Plass: Natürlich wäre ein Wechsel in der größten Landeskammer Österreichs reizvoll. Bloß die Farbe Schwarz gegen Rot auszutauschen reicht allerdings nicht. In so einem Fall würde ich dann gerne über Demokratieverständnis der Sozialdemokraten reden.

„Banken raus aus der WKO!“

dieZeitschrift: Wie kann dieses undemokratische Wahlrecht in Zukunft geändert werden?

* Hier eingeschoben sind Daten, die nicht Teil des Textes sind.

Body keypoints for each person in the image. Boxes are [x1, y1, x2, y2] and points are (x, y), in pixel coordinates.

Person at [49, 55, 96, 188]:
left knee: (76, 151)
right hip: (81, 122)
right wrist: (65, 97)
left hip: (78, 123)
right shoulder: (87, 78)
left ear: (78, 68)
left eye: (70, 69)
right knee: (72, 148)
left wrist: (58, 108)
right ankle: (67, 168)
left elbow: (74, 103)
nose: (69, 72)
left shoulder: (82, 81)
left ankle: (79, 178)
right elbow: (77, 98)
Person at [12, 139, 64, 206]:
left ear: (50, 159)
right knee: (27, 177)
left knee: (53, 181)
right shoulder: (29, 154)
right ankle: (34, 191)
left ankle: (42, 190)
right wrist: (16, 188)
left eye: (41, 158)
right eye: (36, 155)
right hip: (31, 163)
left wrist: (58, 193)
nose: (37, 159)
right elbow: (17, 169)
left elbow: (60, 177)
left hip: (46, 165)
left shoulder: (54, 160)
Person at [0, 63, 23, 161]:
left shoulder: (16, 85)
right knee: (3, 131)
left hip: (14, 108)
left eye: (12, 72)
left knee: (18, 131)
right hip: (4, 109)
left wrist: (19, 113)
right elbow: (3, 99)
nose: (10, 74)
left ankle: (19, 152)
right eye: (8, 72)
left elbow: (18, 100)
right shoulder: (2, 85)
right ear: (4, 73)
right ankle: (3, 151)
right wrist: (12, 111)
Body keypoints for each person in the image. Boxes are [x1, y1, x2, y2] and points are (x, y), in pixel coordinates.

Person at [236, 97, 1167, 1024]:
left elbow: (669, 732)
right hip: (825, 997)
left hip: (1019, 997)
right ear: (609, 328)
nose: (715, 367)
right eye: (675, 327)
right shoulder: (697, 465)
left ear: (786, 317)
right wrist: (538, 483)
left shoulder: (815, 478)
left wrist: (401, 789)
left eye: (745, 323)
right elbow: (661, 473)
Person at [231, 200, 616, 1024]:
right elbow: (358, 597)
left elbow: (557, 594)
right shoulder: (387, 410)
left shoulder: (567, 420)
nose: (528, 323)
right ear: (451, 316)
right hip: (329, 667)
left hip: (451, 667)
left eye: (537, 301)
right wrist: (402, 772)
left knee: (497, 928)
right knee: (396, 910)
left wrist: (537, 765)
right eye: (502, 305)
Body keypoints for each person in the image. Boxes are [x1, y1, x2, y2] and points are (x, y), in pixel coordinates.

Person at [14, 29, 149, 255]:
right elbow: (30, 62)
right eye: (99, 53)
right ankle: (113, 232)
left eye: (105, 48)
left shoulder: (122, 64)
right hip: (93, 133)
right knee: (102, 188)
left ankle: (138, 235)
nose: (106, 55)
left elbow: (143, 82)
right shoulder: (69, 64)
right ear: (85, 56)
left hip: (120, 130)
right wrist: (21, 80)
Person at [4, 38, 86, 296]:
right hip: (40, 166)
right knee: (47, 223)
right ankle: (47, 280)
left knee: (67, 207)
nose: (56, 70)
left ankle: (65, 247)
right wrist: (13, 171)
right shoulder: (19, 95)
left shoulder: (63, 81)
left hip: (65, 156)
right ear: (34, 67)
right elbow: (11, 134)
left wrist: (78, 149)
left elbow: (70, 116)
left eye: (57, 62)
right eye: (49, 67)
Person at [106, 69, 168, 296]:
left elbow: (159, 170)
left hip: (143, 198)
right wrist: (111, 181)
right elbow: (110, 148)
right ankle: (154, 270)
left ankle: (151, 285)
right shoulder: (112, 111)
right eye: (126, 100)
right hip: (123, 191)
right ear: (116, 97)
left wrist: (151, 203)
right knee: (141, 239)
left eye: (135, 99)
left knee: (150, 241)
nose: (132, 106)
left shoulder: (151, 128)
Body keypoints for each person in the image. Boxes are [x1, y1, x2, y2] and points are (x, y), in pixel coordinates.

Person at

Plass: Ausschließlich von einem mutigen Parlament. Dafür braucht man nur eine einfache Mehrheit. Wenn es wieder einmal eine Koalition geben sollte, der die ÖVP nicht angehört, wäre es möglich.

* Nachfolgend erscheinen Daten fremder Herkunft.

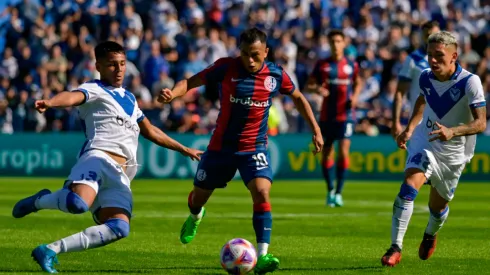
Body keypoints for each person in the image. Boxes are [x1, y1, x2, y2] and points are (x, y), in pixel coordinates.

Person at [11, 41, 203, 273]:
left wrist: (184, 149)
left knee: (120, 228)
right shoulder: (94, 88)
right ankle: (39, 201)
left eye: (122, 63)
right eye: (112, 65)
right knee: (77, 203)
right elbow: (72, 97)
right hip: (98, 157)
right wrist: (51, 102)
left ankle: (50, 250)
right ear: (99, 66)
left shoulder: (131, 99)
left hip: (122, 174)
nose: (119, 69)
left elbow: (151, 131)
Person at [158, 27, 323, 274]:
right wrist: (173, 94)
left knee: (262, 193)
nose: (250, 59)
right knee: (197, 199)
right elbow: (191, 82)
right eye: (245, 54)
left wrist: (316, 129)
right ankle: (195, 216)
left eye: (255, 54)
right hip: (221, 147)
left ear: (266, 52)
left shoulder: (275, 75)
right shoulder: (227, 67)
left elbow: (298, 97)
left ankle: (264, 255)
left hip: (253, 147)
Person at [381, 31, 486, 267]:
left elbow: (481, 123)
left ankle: (430, 234)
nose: (433, 60)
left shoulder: (470, 82)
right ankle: (395, 247)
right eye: (430, 55)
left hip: (454, 152)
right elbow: (422, 100)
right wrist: (409, 130)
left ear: (454, 56)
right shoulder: (426, 77)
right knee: (409, 186)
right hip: (425, 141)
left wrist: (453, 131)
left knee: (437, 207)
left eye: (439, 55)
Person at [306, 29, 362, 207]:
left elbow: (359, 82)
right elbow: (309, 84)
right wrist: (317, 90)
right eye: (332, 42)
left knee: (344, 151)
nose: (336, 45)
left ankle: (339, 192)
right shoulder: (322, 64)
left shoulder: (351, 65)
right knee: (327, 153)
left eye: (339, 41)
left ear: (344, 43)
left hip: (346, 115)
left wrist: (355, 97)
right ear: (329, 44)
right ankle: (330, 189)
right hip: (327, 116)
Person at [391, 20, 440, 138]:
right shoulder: (413, 59)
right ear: (422, 37)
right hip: (419, 123)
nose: (431, 39)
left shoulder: (448, 60)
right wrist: (395, 122)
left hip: (443, 122)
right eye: (427, 35)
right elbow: (399, 92)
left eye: (434, 35)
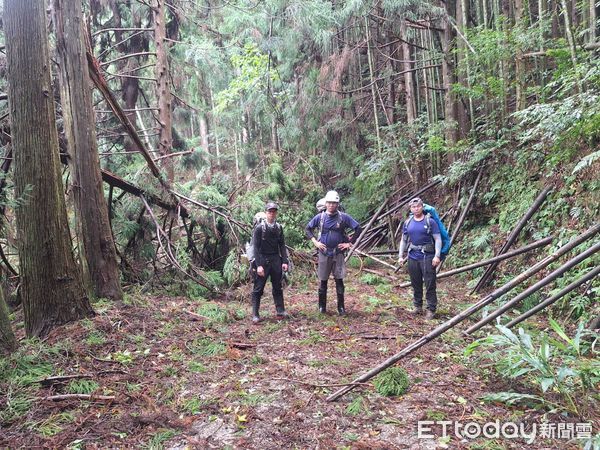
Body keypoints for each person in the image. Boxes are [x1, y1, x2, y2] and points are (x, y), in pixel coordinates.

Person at [305, 191, 361, 315]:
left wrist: (349, 243)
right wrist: (315, 242)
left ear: (337, 204)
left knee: (339, 279)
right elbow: (308, 229)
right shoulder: (320, 217)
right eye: (329, 203)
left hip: (338, 253)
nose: (331, 205)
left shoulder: (343, 217)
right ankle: (322, 307)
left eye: (334, 203)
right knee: (323, 280)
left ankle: (341, 307)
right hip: (324, 252)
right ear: (326, 203)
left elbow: (358, 228)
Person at [398, 197, 442, 319]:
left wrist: (437, 256)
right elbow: (404, 240)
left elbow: (438, 239)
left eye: (418, 206)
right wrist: (401, 256)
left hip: (427, 256)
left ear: (422, 207)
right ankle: (417, 306)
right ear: (410, 209)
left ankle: (431, 309)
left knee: (429, 282)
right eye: (413, 207)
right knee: (415, 282)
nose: (416, 208)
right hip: (412, 256)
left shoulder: (430, 221)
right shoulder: (408, 222)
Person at [251, 202, 289, 323]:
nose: (272, 214)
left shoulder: (278, 227)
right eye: (269, 211)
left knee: (277, 286)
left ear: (276, 213)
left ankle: (280, 310)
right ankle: (255, 314)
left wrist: (284, 261)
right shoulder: (259, 228)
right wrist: (258, 266)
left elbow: (282, 245)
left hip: (275, 259)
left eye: (274, 211)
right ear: (266, 213)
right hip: (262, 259)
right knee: (258, 288)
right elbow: (255, 248)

dieZeitschrift: Noch einmal zurück zur WKO: Wie stellen Sie sich eine reformierte Kammer vor? Was brennt am meisten unter den Nägeln?

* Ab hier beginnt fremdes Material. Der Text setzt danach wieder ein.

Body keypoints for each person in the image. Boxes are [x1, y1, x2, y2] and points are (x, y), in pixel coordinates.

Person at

Plass: Die WKO müsste endlich den grundlegenden Wandel des Wirtschaftslebens zur Kenntnis nehmen. Die ehemalige Arbeitgeberorganisation hat mittlerweile mehrheitlich Mitglieder, die keine Arbeitgeber mehr sind. Stichwort Steuerpolitik: Es ist nicht die Aufgabe der WKO, krampfhaft die Superreichen und die Millionenerben zu verteidigen. Eigentlich sollte für die WKO eine Steuerentlastung für die hart arbeitenden Kleinunternehmer das Wichtigste sein. Der nächste wichtige Punkt – Banken raus aus der WKO! Denn die Banken sind die natürlichen Gegenspieler von Kleingewerbetreibenden. Und die WKO sollte verstehen, dass wir mit unserem Wirtschaftsmodell, das im 20. Jahrhundert gut funktioniert hat, jetzt an ökologische Grenzen stoßen. Das Thema der nächsten Jahrzehnte wird nicht mehr Wettbewerbsfähigkeit und Wachstum um jeden Preis sein. Vielmehr müssen wir versuchen, dass wir ein gutes Leben für alle mit Nachhaltigkeit und Klimaschutz vereinbaren und regional widerstandsfähiger werden, indem wir Ernährung und Energieversorgung selbstständig sichern können.